Un comunicato Ansa di oggi, 4 settembre, ci rende nota la “storica” sentenza del Tribunale dei minorenni di Bologna che dopo aver ammesso che una donna di Parma adottasse (stepchild adoption) la figlia della compagna nata da fecondazione artificiale ottenuta con sperma comprato, ha dato alla medesima bambina il cognome di entrambe le donne. All’origine della vicenda legale il provvedimento del Sindaco che ha registrato la nascita all’anagrafe.
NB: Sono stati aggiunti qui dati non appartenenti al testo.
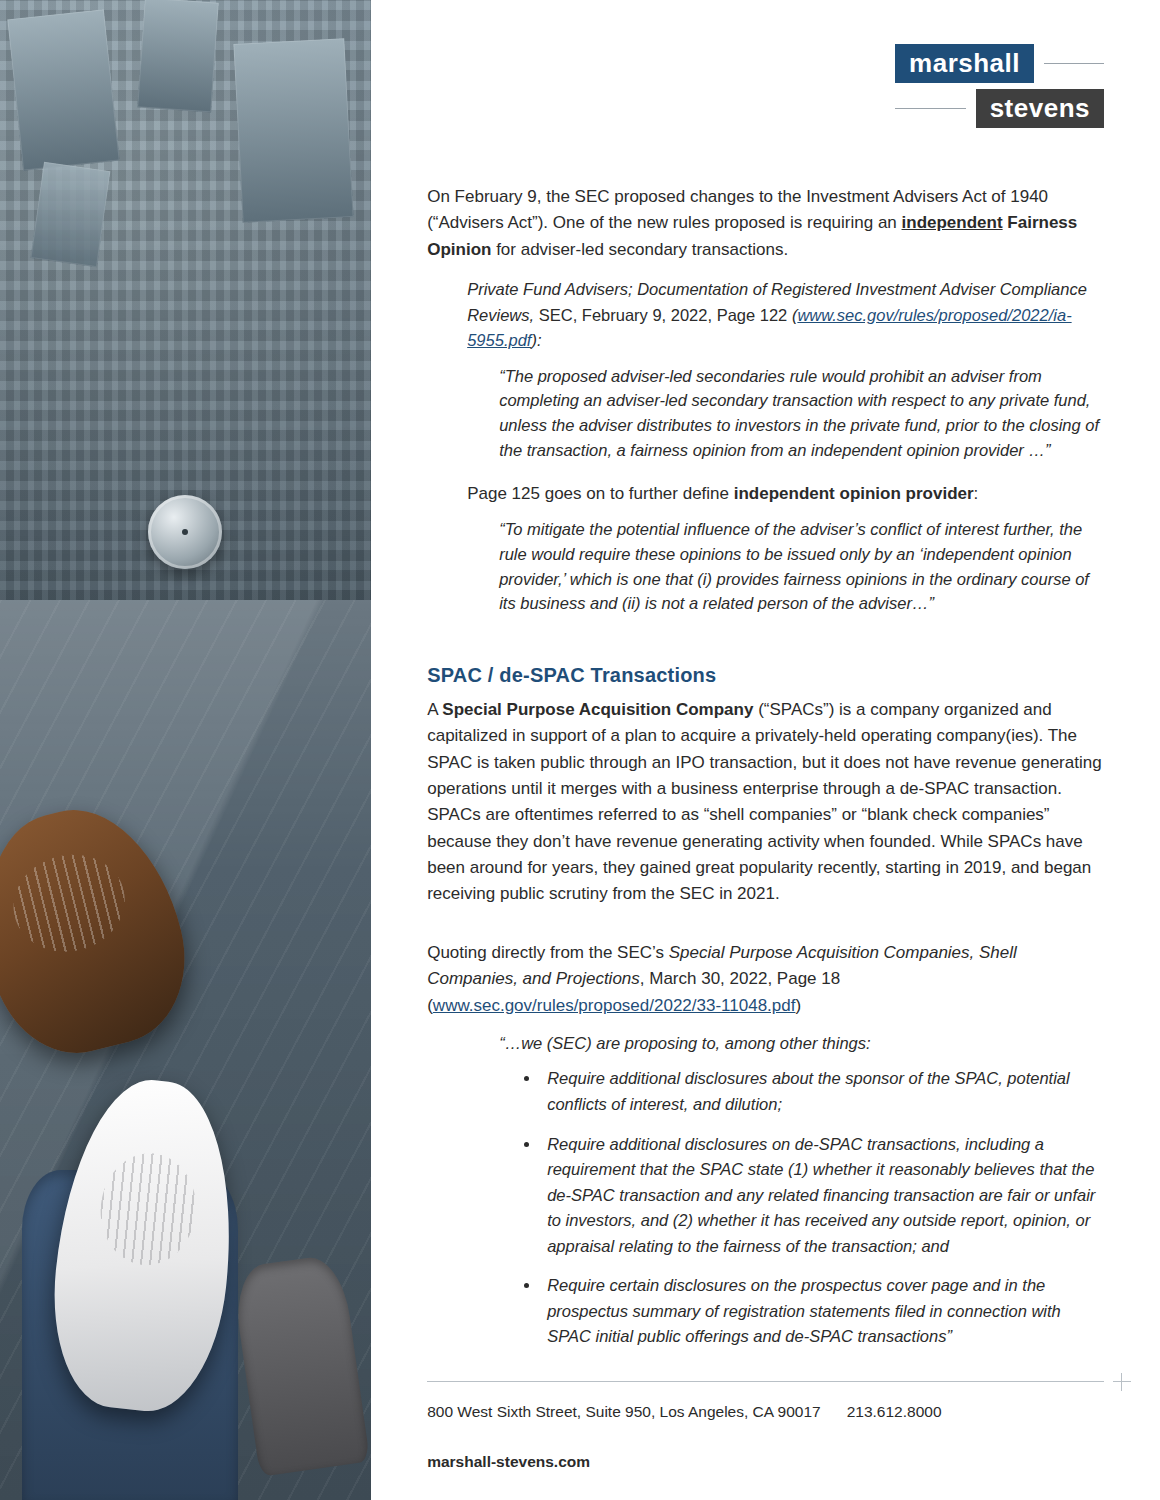marshall
stevens
On February 9, the SEC proposed changes to the Investment Advisers Act of 1940 (“Advisers Act”). One of the new rules proposed is requiring an independent Fairness Opinion for adviser-led secondary transactions.
Private Fund Advisers; Documentation of Registered Investment Adviser Compliance Reviews, SEC, February 9, 2022, Page 122 (www.sec.gov/rules/proposed/2022/ia-5955.pdf):
“The proposed adviser-led secondaries rule would prohibit an adviser from completing an adviser-led secondary transaction with respect to any private fund, unless the adviser distributes to investors in the private fund, prior to the closing of the transaction, a fairness opinion from an independent opinion provider …”
Page 125 goes on to further define independent opinion provider:
“To mitigate the potential influence of the adviser’s conflict of interest further, the rule would require these opinions to be issued only by an ‘independent opinion provider,’ which is one that (i) provides fairness opinions in the ordinary course of its business and (ii) is not a related person of the adviser…”
SPAC / de-SPAC Transactions
A Special Purpose Acquisition Company (“SPACs”) is a company organized and capitalized in support of a plan to acquire a privately-held operating company(ies). The SPAC is taken public through an IPO transaction, but it does not have revenue generating operations until it merges with a business enterprise through a de-SPAC transaction. SPACs are oftentimes referred to as “shell companies” or “blank check companies” because they don’t have revenue generating activity when founded. While SPACs have been around for years, they gained great popularity recently, starting in 2019, and began receiving public scrutiny from the SEC in 2021.
Quoting directly from the SEC’s Special Purpose Acquisition Companies, Shell Companies, and Projections, March 30, 2022, Page 18 (www.sec.gov/rules/proposed/2022/33-11048.pdf)
“…we (SEC) are proposing to, among other things:
Require additional disclosures about the sponsor of the SPAC, potential conflicts of interest, and dilution;
Require additional disclosures on de-SPAC transactions, including a requirement that the SPAC state (1) whether it reasonably believes that the de-SPAC transaction and any related financing transaction are fair or unfair to investors, and (2) whether it has received any outside report, opinion, or appraisal relating to the fairness of the transaction; and
Require certain disclosures on the prospectus cover page and in the prospectus summary of registration statements filed in connection with SPAC initial public offerings and de-SPAC transactions”
800 West Sixth Street, Suite 950, Los Angeles, CA 90017 213.612.8000 marshall-stevens.com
Perché “il cognome è una parte essenziale e irrinunciabile della personalità”, scrive il giudice.
Il cognome, certo.
E il padre?
Qui non si tratta di un padre morto o fuggito, che da qualche parte sta o stava. Qui si tratta di un padre che non è mai esistito di cui quella bambina soffrirà per sempre l’assoluta assenza.
Ne soffrono i figli della fecondazione artificiale ottenuta da coppie eterosessuali, che comunque un padre legale ce l’hanno. Ne soffrirà ancor di più questa bambina.
Ma il suo diritto ad aver un padre non conta. Conta solo il “diritto” di quelle due donne ad avere un figlio.
Per quanto i giudici si affannino, però, quella bambina nella realtà sarà sempre e solo figlia di una madre. La seconda donna non sarà mai un’altra madre e tanto meno un padre.